A lot of people can take good pictures. Better pictures come when you recognize a great opportunity, plan for something, or wait for something to happen that makes an extraordinary image.
All those things also go into making a good newspaper photo. But there is “something” else. It comes from years of photographing ground-breakings, ribbon cuttings and press conferences. And high school basketball practice, and people in offices or in their living rooms who say "What do you want me to do?” It is far more common that we don’t have time to plan, don’t have the option of waiting, or are headed to another assignment when we serendipitously stumble across something else - and can’t stop to see what develops. That’s when experience comes into play.

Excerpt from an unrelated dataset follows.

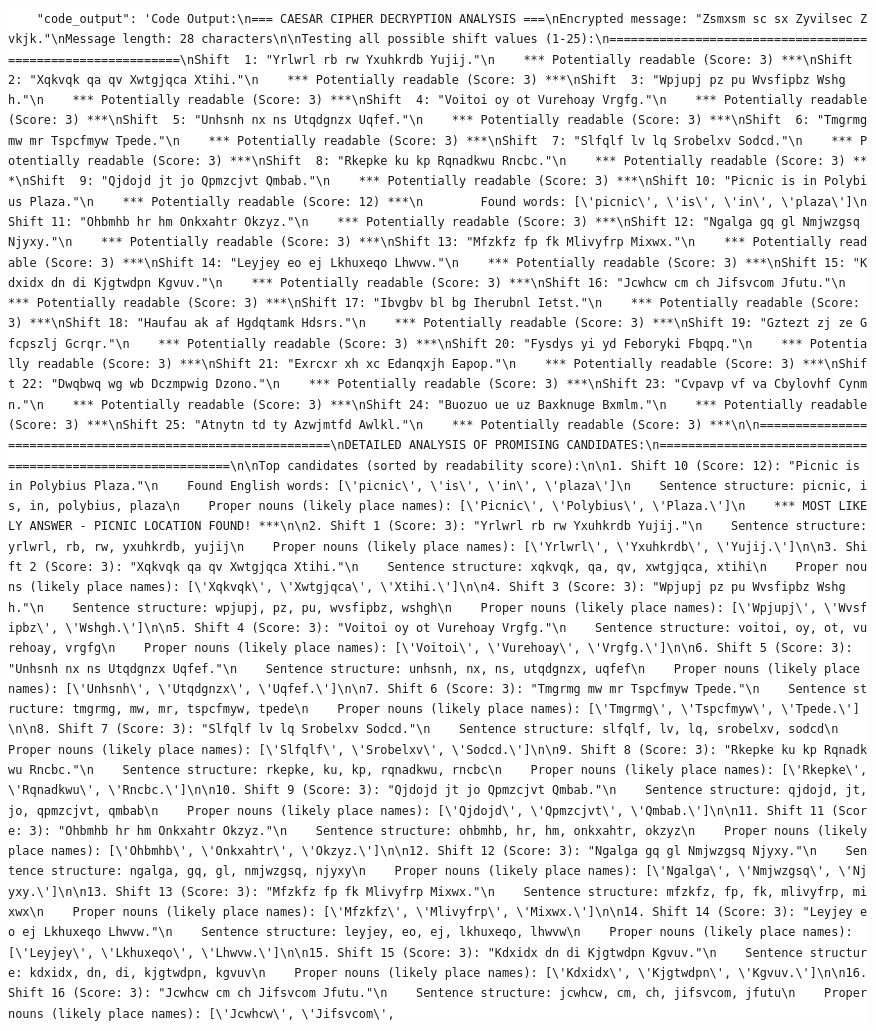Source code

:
 ```
    "code_output": 'Code Output:\n=== CAESAR CIPHER DECRYPTION ANALYSIS ===\nEncrypted message: "Zsmxsm sc sx Zyvilsec Zvkjk."\nMessage length: 28 characters\n\nTesting all possible shift values (1-25):\n============================================================\nShift  1: "Yrlwrl rb rw Yxuhkrdb Yujij."\n    *** Potentially readable (Score: 3) ***\nShift  2: "Xqkvqk qa qv Xwtgjqca Xtihi."\n    *** Potentially readable (Score: 3) ***\nShift  3: "Wpjupj pz pu Wvsfipbz Wshgh."\n    *** Potentially readable (Score: 3) ***\nShift  4: "Voitoi oy ot Vurehoay Vrgfg."\n    *** Potentially readable (Score: 3) ***\nShift  5: "Unhsnh nx ns Utqdgnzx Uqfef."\n    *** Potentially readable (Score: 3) ***\nShift  6: "Tmgrmg mw mr Tspcfmyw Tpede."\n    *** Potentially readable (Score: 3) ***\nShift  7: "Slfqlf lv lq Srobelxv Sodcd."\n    *** Potentially readable (Score: 3) ***\nShift  8: "Rkepke ku kp Rqnadkwu Rncbc."\n    *** Potentially readable (Score: 3) ***\nShift  9: "Qjdojd jt jo Qpmzcjvt Qmbab."\n    *** Potentially readable (Score: 3) ***\nShift 10: "Picnic is in Polybius Plaza."\n    *** Potentially readable (Score: 12) ***\n        Found words: [\'picnic\', \'is\', \'in\', \'plaza\']\nShift 11: "Ohbmhb hr hm Onkxahtr Okzyz."\n    *** Potentially readable (Score: 3) ***\nShift 12: "Ngalga gq gl Nmjwzgsq Njyxy."\n    *** Potentially readable (Score: 3) ***\nShift 13: "Mfzkfz fp fk Mlivyfrp Mixwx."\n    *** Potentially readable (Score: 3) ***\nShift 14: "Leyjey eo ej Lkhuxeqo Lhwvw."\n    *** Potentially readable (Score: 3) ***\nShift 15: "Kdxidx dn di Kjgtwdpn Kgvuv."\n    *** Potentially readable (Score: 3) ***\nShift 16: "Jcwhcw cm ch Jifsvcom Jfutu."\n    *** Potentially readable (Score: 3) ***\nShift 17: "Ibvgbv bl bg Iherubnl Ietst."\n    *** Potentially readable (Score: 3) ***\nShift 18: "Haufau ak af Hgdqtamk Hdsrs."\n    *** Potentially readable (Score: 3) ***\nShift 19: "Gztezt zj ze Gfcpszlj Gcrqr."\n    *** Potentially readable (Score: 3) ***\nShift 20: "Fysdys yi yd Feboryki Fbqpq."\n    *** Potentially readable (Score: 3) ***\nShift 21: "Exrcxr xh xc Edanqxjh Eapop."\n    *** Potentially readable (Score: 3) ***\nShift 22: "Dwqbwq wg wb Dczmpwig Dzono."\n    *** Potentially readable (Score: 3) ***\nShift 23: "Cvpavp vf va Cbylovhf Cynmn."\n    *** Potentially readable (Score: 3) ***\nShift 24: "Buozuo ue uz Baxknuge Bxmlm."\n    *** Potentially readable (Score: 3) ***\nShift 25: "Atnytn td ty Azwjmtfd Awlkl."\n    *** Potentially readable (Score: 3) ***\n\n============================================================\nDETAILED ANALYSIS OF PROMISING CANDIDATES:\n============================================================\n\nTop candidates (sorted by readability score):\n\n1. Shift 10 (Score: 12): "Picnic is in Polybius Plaza."\n    Found English words: [\'picnic\', \'is\', \'in\', \'plaza\']\n    Sentence structure: picnic, is, in, polybius, plaza\n    Proper nouns (likely place names): [\'Picnic\', \'Polybius\', \'Plaza.\']\n    *** MOST LIKELY ANSWER - PICNIC LOCATION FOUND! ***\n\n2. Shift 1 (Score: 3): "Yrlwrl rb rw Yxuhkrdb Yujij."\n    Sentence structure: yrlwrl, rb, rw, yxuhkrdb, yujij\n    Proper nouns (likely place names): [\'Yrlwrl\', \'Yxuhkrdb\', \'Yujij.\']\n\n3. Shift 2 (Score: 3): "Xqkvqk qa qv Xwtgjqca Xtihi."\n    Sentence structure: xqkvqk, qa, qv, xwtgjqca, xtihi\n    Proper nouns (likely place names): [\'Xqkvqk\', \'Xwtgjqca\', \'Xtihi.\']\n\n4. Shift 3 (Score: 3): "Wpjupj pz pu Wvsfipbz Wshgh."\n    Sentence structure: wpjupj, pz, pu, wvsfipbz, wshgh\n    Proper nouns (likely place names): [\'Wpjupj\', \'Wvsfipbz\', \'Wshgh.\']\n\n5. Shift 4 (Score: 3): "Voitoi oy ot Vurehoay Vrgfg."\n    Sentence structure: voitoi, oy, ot, vurehoay, vrgfg\n    Proper nouns (likely place names): [\'Voitoi\', \'Vurehoay\', \'Vrgfg.\']\n\n6. Shift 5 (Score: 3): "Unhsnh nx ns Utqdgnzx Uqfef."\n    Sentence structure: unhsnh, nx, ns, utqdgnzx, uqfef\n    Proper nouns (likely place names): [\'Unhsnh\', \'Utqdgnzx\', \'Uqfef.\']\n\n7. Shift 6 (Score: 3): "Tmgrmg mw mr Tspcfmyw Tpede."\n    Sentence structure: tmgrmg, mw, mr, tspcfmyw, tpede\n    Proper nouns (likely place names): [\'Tmgrmg\', \'Tspcfmyw\', \'Tpede.\']\n\n8. Shift 7 (Score: 3): "Slfqlf lv lq Srobelxv Sodcd."\n    Sentence structure: slfqlf, lv, lq, srobelxv, sodcd\n    Proper nouns (likely place names): [\'Slfqlf\', \'Srobelxv\', \'Sodcd.\']\n\n9. Shift 8 (Score: 3): "Rkepke ku kp Rqnadkwu Rncbc."\n    Sentence structure: rkepke, ku, kp, rqnadkwu, rncbc\n    Proper nouns (likely place names): [\'Rkepke\', \'Rqnadkwu\', \'Rncbc.\']\n\n10. Shift 9 (Score: 3): "Qjdojd jt jo Qpmzcjvt Qmbab."\n    Sentence structure: qjdojd, jt, jo, qpmzcjvt, qmbab\n    Proper nouns (likely place names): [\'Qjdojd\', \'Qpmzcjvt\', \'Qmbab.\']\n\n11. Shift 11 (Score: 3): "Ohbmhb hr hm Onkxahtr Okzyz."\n    Sentence structure: ohbmhb, hr, hm, onkxahtr, okzyz\n    Proper nouns (likely place names): [\'Ohbmhb\', \'Onkxahtr\', \'Okzyz.\']\n\n12. Shift 12 (Score: 3): "Ngalga gq gl Nmjwzgsq Njyxy."\n    Sentence structure: ngalga, gq, gl, nmjwzgsq, njyxy\n    Proper nouns (likely place names): [\'Ngalga\', \'Nmjwzgsq\', \'Njyxy.\']\n\n13. Shift 13 (Score: 3): "Mfzkfz fp fk Mlivyfrp Mixwx."\n    Sentence structure: mfzkfz, fp, fk, mlivyfrp, mixwx\n    Proper nouns (likely place names): [\'Mfzkfz\', \'Mlivyfrp\', \'Mixwx.\']\n\n14. Shift 14 (Score: 3): "Leyjey eo ej Lkhuxeqo Lhwvw."\n    Sentence structure: leyjey, eo, ej, lkhuxeqo, lhwvw\n    Proper nouns (likely place names): [\'Leyjey\', \'Lkhuxeqo\', \'Lhwvw.\']\n\n15. Shift 15 (Score: 3): "Kdxidx dn di Kjgtwdpn Kgvuv."\n    Sentence structure: kdxidx, dn, di, kjgtwdpn, kgvuv\n    Proper nouns (likely place names): [\'Kdxidx\', \'Kjgtwdpn\', \'Kgvuv.\']\n\n16. Shift 16 (Score: 3): "Jcwhcw cm ch Jifsvcom Jfutu."\n    Sentence structure: jcwhcw, cm, ch, jifsvcom, jfutu\n    Proper nouns (likely place names): [\'Jcwhcw\', \'Jifsvcom\',
```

Like when a story falls through and the newspaper needs to fill a hole on a page and you’re told to get a “piece of weather art.” That assignment usually comes right on deadline, and always when you’re in the wrong place at the wrong time (plus, it’s really irksome that editors call our work “art,” when everything else in the paper is “journalism.”)
What do you do with you do when you get the request to “find a weather photo?” And it’s already dark out.
My colleague Charles Fox and I got that last minute, deadline assignment one night recently. He was in Philadelphia, I was in New Jersey, but we both independently knew we had to find some “light.” He headed toward the illuminated public art installed a few years ago in the once-dark tunnel under I-95 and the entrance to the elevated SEPTA Spring Garden Station.
I headed to a skating rink in Cherry Hill. I had photographed the WinterFest ice skating rink at Cooper River Park after it moved a mile up the river this year from Pennsauken to Cherry Hill, and remembered it had lights in the trees, and neon-colored lighting banks all around the ice. That’s the photo at the top (a slow shutter speed and panning with the skater helped).
We both work a night shift and that often actually helps sometimes. Again, we both recently also shot an exterior assignment - he a suburban hospital and me, the installation of a public sculpture. And Again, coincidentally and independently, we both shot the assignment in daylight, but after shooting other assignments nearby, we both ended up returning to reshoot them during twilight.